Data records →
◆ ◆ ◆
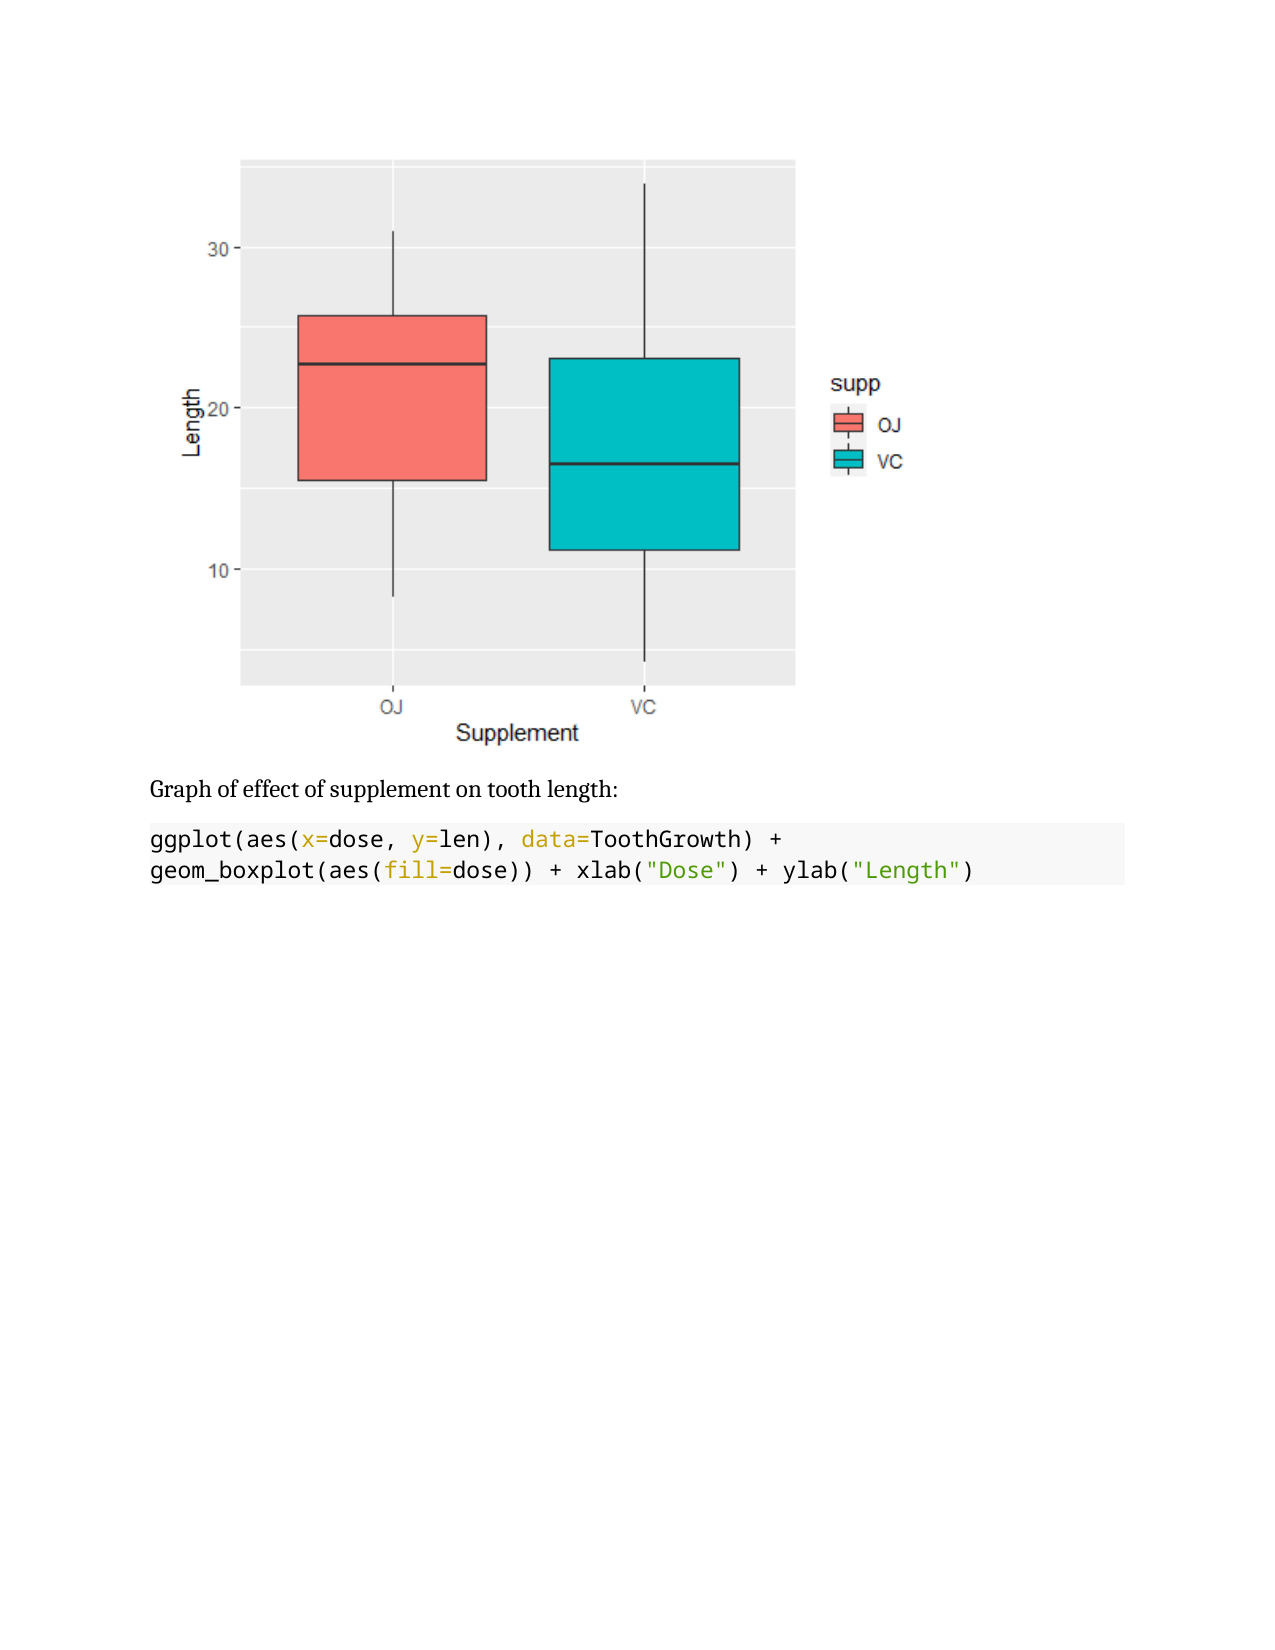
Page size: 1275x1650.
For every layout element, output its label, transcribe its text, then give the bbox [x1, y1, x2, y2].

text ggplot(aes(x=dose, y=len), data=ToothGrowth) + geom_boxplot(aes(fill=dose)) + xlab("Dose") + ylab("Length") [782, 823, 1125, 885]
picture [168, 150, 927, 757]
text Graph of effect of supplement on tooth length: [150, 775, 1125, 804]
◆ ◆ ◆
To do → Would you return the whole listing above exactly as written, skipping any image?

Reply →
Page size: 1275x1650.
For every layout element, output its label, transcribe its text, then give the bbox [x1, y1, x2, y2].

text ggplot(aes(x=dose, y=len), data=ToothGrowth) + geom_boxplot(aes(fill=dose)) + xlab("Dose") + ylab("Length") [782, 823, 1125, 885]
picture [168, 150, 927, 757]
text Graph of effect of supplement on tooth length: [150, 775, 1125, 804]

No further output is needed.